**Problem description**
Please copy out the full listing that follows exactly; no picture belongs in the copy.

____ Available data

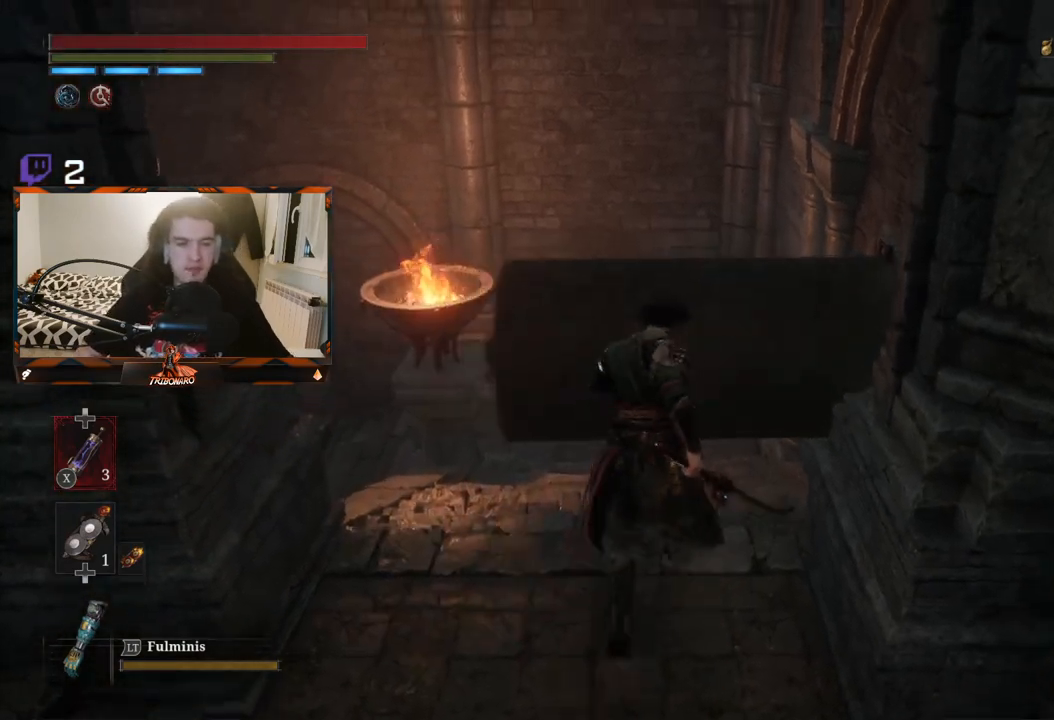
{"buttons": ["B"], "left_stick": "up", "right_stick": "center", "events": []}
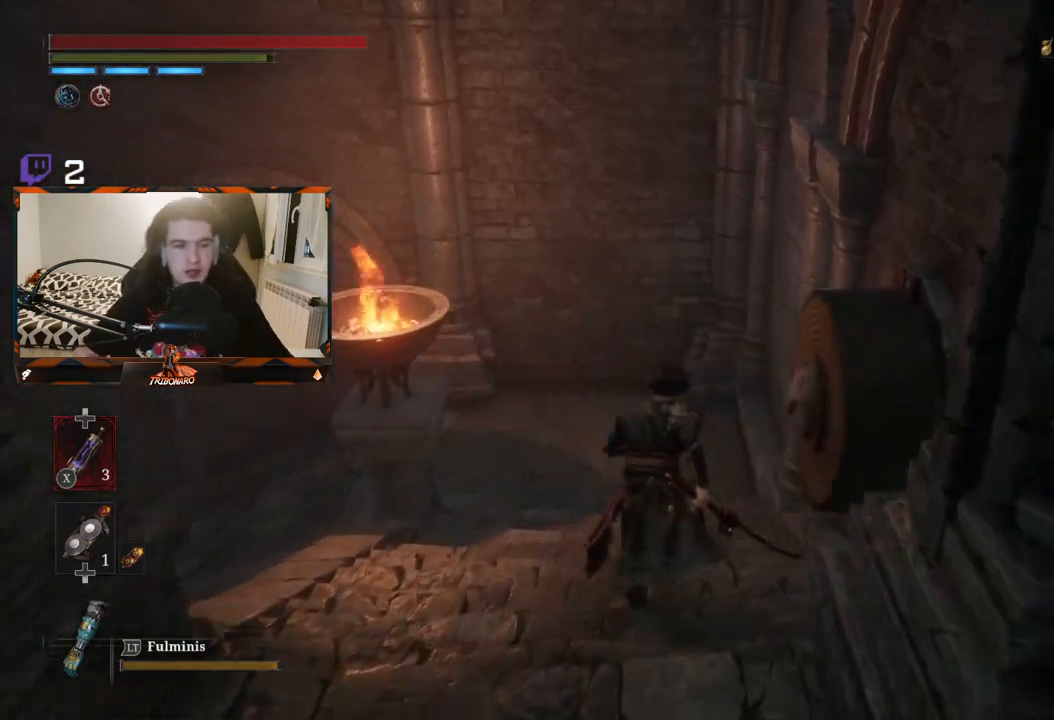
{"buttons": ["B"], "left_stick": "up", "right_stick": "left", "events": [[467, "right_stick", "left"]]}
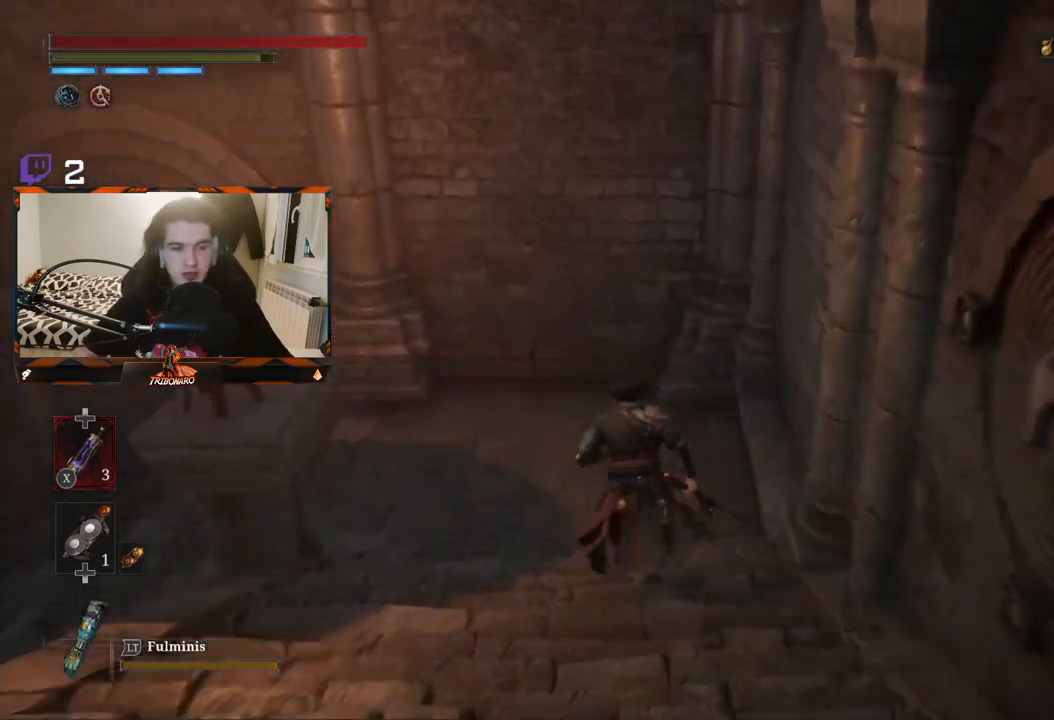
{"buttons": ["B"], "left_stick": "up", "right_stick": "left", "events": [[350, "right_stick", "center"], [500, "right_stick", "left"]]}
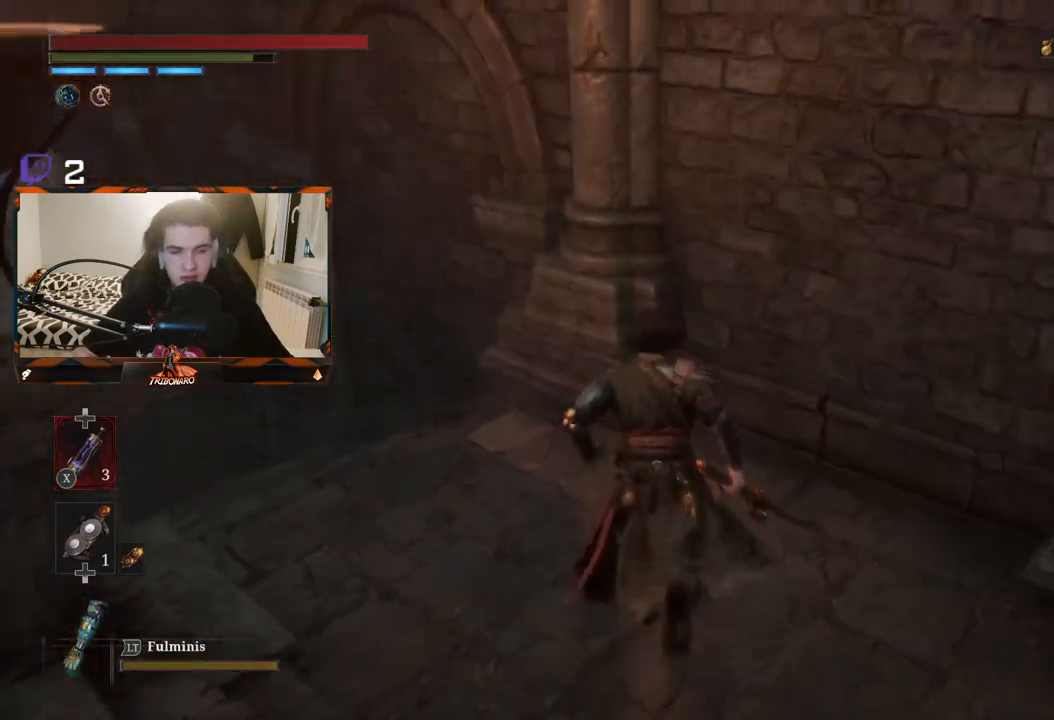
{"buttons": ["B"], "left_stick": "up", "right_stick": "center", "events": [[317, "right_stick", "center"]]}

________

**Response area**
{"buttons": ["B"], "left_stick": "up", "right_stick": "center", "events": []}
{"buttons": ["B"], "left_stick": "up", "right_stick": "left", "events": [[467, "right_stick", "left"]]}
{"buttons": ["B"], "left_stick": "up", "right_stick": "left", "events": [[350, "right_stick", "center"], [500, "right_stick", "left"]]}
{"buttons": ["B"], "left_stick": "up", "right_stick": "center", "events": [[317, "right_stick", "center"]]}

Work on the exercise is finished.